There are limitations to this study that should be considered when interpreting our findings. We generally followed the statistical modeling techniques outlined by McPherson et al. (2016) to facilitate more straightforward comparisons of tree growth models between Cincinnati and Indianapolis, and it is possible that we overlooked better fitting statistical models. While our sample sizes were larger than those used by McPherson et al. (2016) (Table 1), we did not locate trees across the full age range for each species. For example, see the gap in observations between 27 and 48 years for Liquidambar styraciflua, and the maximum observed age of 29 years for Quercus rubra, a species that can potentially live much longer in the urban environment (Fig. 2). Our technique for adjusting tree ages from samples obtained using stump ring counts introduced a small degree of variation from models based on measurements from standing trees alone (Online Resource 1), but the impact of this error was minor because only 5% of samples were obtained using stump ring counts. Finally, our field observations did not include additional tree measurements such as tree height or crown width that would have been useful for more fully capturing tree size dimensions and for improving the accuracy of i-Tree Eco benefits estimates (i-Tree 2019).

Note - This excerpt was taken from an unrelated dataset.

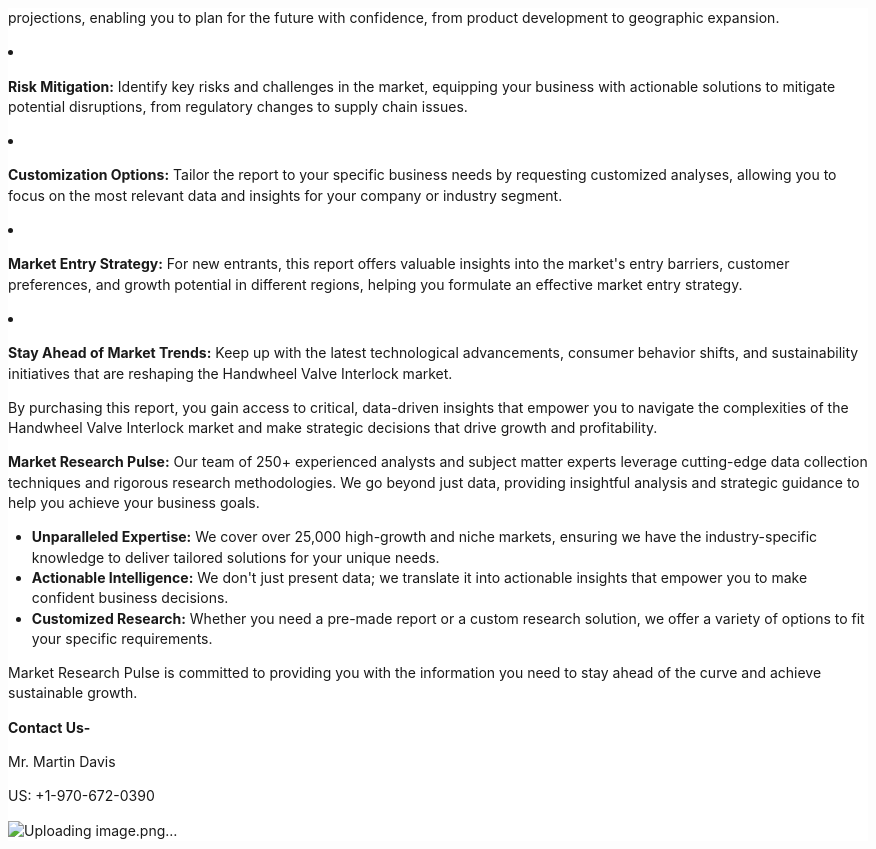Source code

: projections, enabling you to plan for the future with confidence, from product development to geographic expansion.</p></li><li><p><strong>Risk Mitigation:</strong> Identify key risks and challenges in the market, equipping your business with actionable solutions to mitigate potential disruptions, from regulatory changes to supply chain issues.</p></li><li><p><strong>Customization Options:</strong> Tailor the report to your specific business needs by requesting customized analyses, allowing you to focus on the most relevant data and insights for your company or industry segment.</p></li><li><p><strong>Market Entry Strategy:</strong> For new entrants, this report offers valuable insights into the market's entry barriers, customer preferences, and growth potential in different regions, helping you formulate an effective market entry strategy.</p></li><li><p><strong>Stay Ahead of Market Trends:</strong> Keep up with the latest technological advancements, consumer behavior shifts, and sustainability initiatives that are reshaping the Handwheel Valve Interlock market.</p></li></ol><p>By purchasing this report, you gain access to critical, data-driven insights that empower you to navigate the complexities of the Handwheel Valve Interlock market and make strategic decisions that drive growth and profitability.</p><p><strong>Market Research Pulse:</strong>&nbsp;Our team of 250+ experienced analysts and subject matter experts leverage cutting-edge data collection techniques and rigorous research methodologies. We go beyond just data, providing insightful analysis and strategic guidance to help you achieve your business goals.</p><ul><li><strong>Unparalleled Expertise:</strong>&nbsp;We cover over 25,000 high-growth and niche markets, ensuring we have the industry-specific knowledge to deliver tailored solutions for your unique needs.</li><li><strong>Actionable Intelligence:</strong>&nbsp;We don't just present data; we translate it into actionable insights that empower you to make confident business decisions.</li><li><strong>Customized Research:</strong>&nbsp;Whether you need a pre-made report or a custom research solution, we offer a variety of options to fit your specific requirements.</li></ul><p>Market Research Pulse is committed to providing you with the information you need to stay ahead of the curve and achieve sustainable growth.</p><p><strong>Contact Us-</strong></p><p>Mr. Martin Davis</p><p>US: +1-970-672-0390</p>
![Uploading image.png…]()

Our results point to the need for continued refinement of species growth models to better understand the sources of inconsistencies between cities. For example, it is unclear if the substantial differences in curves for Pyrus calleryana in Cincinnati vs. Indianapolis (Fig. 1) were driven by differences in field sampling (sample sizes, size class distribution, unintentional inclusion of outliers), growing conditions (e.g., soil volumes, soil quality, light availability), climate, pollution, municipal arboricultural practices, or other factors. Development of these models is becoming increasingly feasible with the growing availability of past tree planting data from local governments and other organizations, especially as more cities have moved from paper records to digital records that can be easily shared. Producing additional tree growth models and reconciling the models among neighboring cities will help make projections of future tree growth and attendant benefits more reliable. This will ultimately help urban foresters make informed decisions about street tree planting and management with an eye toward promoting ecosystem services.